Elimination of acute GVHD and prolongation of rat pancreas allograft survival with DST cyclosporine, and spleen transplantation.

Allogeneic spleen transplantation has been shown to have a tolerizing effect on pancreas allograft survival in rats. In this study we examined the effect of blood transfusions and cyclosporine administration on both rat pancreas allograft survival and acute graft-versus-host disease in BN recipients of Lewis pancreas-spleen allografts. We found that in this strain combination significant pancreas allograft prolongation occurred when the spleen was included en bloc with the pancreas graft. However, 50% of these recipients developed GVHD and died. A single donor-specific transfusion delivered to BN recipients of Lewis pancreas and pancreas-spleen allografts did not extend graft survival, but precluded the development of GVHD. A short, 6-day, and long, 26-day, course of CsA to recipients of pancreas and pancreas-spleen allografts extended graft and animal survival times, although not indefinitely. All pancreas-spleen recipients of both CsA protocols died following acute GVHD. Combined DST and CsA (short and long-course) administration in pancreas-only allograft recipients was deleterious to graft survival, compared with CsA administration alone.

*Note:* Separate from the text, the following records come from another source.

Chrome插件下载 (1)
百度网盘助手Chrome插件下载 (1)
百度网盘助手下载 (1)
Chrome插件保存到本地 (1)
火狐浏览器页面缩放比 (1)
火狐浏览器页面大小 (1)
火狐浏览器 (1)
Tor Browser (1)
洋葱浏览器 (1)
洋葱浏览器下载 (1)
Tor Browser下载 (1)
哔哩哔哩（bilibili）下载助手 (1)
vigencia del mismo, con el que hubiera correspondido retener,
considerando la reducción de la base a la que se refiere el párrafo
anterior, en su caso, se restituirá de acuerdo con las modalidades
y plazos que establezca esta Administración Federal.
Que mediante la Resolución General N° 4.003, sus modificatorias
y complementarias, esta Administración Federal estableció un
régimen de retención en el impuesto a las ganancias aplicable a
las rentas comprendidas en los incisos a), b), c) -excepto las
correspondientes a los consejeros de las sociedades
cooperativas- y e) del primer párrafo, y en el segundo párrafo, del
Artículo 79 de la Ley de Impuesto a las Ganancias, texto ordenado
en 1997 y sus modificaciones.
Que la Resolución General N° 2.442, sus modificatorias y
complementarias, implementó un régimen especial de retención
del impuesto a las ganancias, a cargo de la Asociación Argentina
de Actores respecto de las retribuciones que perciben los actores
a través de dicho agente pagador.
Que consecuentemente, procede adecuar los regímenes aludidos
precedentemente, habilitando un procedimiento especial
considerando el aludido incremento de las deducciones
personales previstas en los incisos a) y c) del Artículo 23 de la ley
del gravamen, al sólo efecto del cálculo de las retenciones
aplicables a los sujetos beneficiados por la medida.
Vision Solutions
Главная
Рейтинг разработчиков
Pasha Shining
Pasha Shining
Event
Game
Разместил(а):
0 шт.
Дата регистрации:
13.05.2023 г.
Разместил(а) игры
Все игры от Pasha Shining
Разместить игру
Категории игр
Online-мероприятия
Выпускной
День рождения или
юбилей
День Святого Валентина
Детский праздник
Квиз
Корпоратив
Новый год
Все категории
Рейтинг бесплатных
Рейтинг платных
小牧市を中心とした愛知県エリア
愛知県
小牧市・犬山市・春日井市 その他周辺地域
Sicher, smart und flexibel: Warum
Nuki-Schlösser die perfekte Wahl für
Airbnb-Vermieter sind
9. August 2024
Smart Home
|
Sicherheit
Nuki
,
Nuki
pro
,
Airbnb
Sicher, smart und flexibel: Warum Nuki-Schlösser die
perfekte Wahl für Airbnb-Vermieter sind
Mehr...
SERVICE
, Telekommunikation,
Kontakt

However, in pancreas-spleen recipients, combined DST and CsA had an additive effect. Moreover, in DST and long-course CsA-treated pancreas-spleen recipients, indefinite graft survival occurred with no signs of acute GVHD. The beneficial effect of the spleen allograft on pancreas graft survival was not dependent upon GVHD, since splenic-induced prolongation of pancreas graft survival was observed in the F1-donor to parent-recipient combination.